**WHAT YOU SHOULD DO:**
Reproduce word for word the stretch of the text on long-distance relationships from "(Alright, time out!" through "something like this.".

**TEXT SEGMENT:**
-*-*-
I tried to weigh things out earlier and was not surprised
that the cons were much longer on paper than I had thought. However, I believe
the upside outweighed the downside, somehow. This relationship is actually safer than I had expected.
(Alright, time out! I have
no idea what I was thinking when I was writing this. I do not favor long
distance relationships just because I am the type of person who, who, who,
misses easily. And I don’t know. Maybe physical presence is the strongest
assurance a human could give to me when it comes to this. Some people could
handle this, but I don’t think I’m that brave to get into something like this.
Somebody told me once it’s a way of testing faithfulness, and that sooner or
later, I’d experience it too. Imagine my horrified face while convincing her it
would not happen to me. Ever. Haha. Sometimes, I could be a kid. But hey. Being
far from your partner is not biblical. How could the wife be her husband’s
“helper” through chat or calls? Just say I love you and that’s it? Well, it’s
not prohibited either, but then again, some people could handle this for a
given period of time, but not everybody can. Ah, what am I saying, I’m
interrupting my own post! Continue, please.)
-*-*-
**RECORDS SUPPLIED:**
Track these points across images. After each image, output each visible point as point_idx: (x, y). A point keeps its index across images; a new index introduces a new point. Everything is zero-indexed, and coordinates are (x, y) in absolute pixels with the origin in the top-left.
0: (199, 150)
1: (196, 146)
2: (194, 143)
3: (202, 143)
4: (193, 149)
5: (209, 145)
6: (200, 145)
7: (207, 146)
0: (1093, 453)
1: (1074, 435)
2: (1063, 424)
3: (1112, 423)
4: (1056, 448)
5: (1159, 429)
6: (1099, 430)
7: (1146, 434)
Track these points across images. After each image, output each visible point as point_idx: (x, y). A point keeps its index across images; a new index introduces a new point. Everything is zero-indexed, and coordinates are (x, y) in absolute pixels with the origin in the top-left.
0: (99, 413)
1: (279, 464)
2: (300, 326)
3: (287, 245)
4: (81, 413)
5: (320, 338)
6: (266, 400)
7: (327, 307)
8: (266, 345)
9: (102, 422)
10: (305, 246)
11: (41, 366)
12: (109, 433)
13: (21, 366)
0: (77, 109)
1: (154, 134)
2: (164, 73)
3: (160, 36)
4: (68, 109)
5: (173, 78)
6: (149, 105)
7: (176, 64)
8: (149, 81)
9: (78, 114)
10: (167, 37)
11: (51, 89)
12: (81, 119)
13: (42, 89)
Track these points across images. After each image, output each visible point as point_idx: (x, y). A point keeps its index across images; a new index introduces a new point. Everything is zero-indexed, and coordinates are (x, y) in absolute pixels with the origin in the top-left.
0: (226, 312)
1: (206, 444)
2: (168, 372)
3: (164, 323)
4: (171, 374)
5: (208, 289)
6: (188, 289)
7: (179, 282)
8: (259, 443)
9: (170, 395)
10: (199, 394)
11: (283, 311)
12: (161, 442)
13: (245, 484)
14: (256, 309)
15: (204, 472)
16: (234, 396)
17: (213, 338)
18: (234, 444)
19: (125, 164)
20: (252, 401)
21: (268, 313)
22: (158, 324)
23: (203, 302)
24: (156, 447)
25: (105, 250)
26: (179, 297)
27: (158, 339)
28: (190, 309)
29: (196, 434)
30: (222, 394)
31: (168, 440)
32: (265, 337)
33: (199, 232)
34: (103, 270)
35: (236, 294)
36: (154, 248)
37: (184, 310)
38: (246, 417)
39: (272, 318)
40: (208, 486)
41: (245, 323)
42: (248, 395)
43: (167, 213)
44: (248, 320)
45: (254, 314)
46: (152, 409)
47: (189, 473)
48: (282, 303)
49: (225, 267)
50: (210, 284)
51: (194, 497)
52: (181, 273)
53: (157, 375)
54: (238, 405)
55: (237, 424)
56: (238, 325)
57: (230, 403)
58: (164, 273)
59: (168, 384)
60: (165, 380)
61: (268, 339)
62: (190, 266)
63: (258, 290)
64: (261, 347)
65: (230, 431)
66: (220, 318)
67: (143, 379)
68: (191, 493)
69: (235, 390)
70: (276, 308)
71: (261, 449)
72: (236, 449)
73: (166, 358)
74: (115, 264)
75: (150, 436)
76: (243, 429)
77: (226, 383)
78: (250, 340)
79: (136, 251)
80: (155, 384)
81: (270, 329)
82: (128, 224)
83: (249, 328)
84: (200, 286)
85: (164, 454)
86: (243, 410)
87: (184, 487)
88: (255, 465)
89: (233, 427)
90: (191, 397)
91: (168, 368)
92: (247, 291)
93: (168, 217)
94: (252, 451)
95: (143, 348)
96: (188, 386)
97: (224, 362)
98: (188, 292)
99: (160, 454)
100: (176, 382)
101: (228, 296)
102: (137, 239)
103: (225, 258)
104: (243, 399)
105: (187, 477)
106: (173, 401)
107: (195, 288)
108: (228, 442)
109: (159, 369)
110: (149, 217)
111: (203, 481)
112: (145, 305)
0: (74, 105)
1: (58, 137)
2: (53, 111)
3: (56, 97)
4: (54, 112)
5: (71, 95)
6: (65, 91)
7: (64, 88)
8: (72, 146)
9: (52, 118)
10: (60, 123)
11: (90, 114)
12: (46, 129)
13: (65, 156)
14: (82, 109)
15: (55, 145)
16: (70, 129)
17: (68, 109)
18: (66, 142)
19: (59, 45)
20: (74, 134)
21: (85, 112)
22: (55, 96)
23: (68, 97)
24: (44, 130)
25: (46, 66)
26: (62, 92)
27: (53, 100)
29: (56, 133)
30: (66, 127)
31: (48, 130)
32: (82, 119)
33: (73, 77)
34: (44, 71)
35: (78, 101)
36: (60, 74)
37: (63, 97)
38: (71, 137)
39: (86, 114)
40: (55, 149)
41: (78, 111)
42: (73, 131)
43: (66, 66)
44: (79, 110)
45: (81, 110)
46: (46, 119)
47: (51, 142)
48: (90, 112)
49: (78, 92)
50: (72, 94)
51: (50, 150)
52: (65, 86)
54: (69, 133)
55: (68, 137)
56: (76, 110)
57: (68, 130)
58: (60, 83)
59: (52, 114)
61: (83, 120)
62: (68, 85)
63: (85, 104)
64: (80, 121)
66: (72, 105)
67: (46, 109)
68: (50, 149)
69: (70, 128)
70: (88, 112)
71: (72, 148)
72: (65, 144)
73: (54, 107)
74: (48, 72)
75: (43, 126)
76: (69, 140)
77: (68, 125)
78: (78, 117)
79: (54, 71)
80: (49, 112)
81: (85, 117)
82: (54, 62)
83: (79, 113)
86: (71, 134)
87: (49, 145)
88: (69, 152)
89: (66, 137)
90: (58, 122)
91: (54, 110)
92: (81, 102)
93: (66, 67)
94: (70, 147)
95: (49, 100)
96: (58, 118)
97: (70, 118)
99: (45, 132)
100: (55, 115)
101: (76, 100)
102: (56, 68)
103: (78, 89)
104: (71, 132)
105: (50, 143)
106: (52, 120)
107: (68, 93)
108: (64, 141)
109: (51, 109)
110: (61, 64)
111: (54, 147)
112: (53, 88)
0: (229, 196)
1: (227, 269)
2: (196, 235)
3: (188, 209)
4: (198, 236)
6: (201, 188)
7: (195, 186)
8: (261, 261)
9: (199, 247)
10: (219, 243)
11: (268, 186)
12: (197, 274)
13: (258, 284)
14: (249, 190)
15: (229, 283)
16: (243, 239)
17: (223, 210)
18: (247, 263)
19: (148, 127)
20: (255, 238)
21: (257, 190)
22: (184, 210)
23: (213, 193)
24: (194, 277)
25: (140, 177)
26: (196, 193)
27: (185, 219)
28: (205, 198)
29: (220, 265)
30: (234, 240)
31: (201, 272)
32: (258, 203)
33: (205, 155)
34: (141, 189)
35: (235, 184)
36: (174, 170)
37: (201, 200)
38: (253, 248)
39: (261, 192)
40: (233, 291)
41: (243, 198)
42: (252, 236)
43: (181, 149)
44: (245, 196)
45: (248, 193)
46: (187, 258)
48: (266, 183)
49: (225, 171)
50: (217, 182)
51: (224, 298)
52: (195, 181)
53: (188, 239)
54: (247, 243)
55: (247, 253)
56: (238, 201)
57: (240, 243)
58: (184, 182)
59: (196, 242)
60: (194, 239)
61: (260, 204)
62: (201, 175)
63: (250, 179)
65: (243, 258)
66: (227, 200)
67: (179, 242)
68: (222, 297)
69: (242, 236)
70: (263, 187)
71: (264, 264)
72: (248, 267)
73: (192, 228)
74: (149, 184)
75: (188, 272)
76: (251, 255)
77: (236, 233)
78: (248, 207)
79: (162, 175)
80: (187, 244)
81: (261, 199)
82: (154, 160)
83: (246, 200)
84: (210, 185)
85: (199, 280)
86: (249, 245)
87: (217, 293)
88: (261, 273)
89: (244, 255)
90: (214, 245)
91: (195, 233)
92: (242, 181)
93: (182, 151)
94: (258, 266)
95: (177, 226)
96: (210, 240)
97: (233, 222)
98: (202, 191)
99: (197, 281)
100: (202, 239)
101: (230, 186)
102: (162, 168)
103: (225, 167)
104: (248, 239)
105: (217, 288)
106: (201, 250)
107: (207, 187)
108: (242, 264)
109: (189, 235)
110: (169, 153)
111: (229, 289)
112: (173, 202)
-*-*-
**ANSWER TO THIS TASK:**
(Alright, time out! I have
no idea what I was thinking when I was writing this. I do not favor long
distance relationships just because I am the type of person who, who, who,
misses easily. And I don’t know. Maybe physical presence is the strongest
assurance a human could give to me when it comes to this. Some people could
handle this, but I don’t think I’m that brave to get into something like this.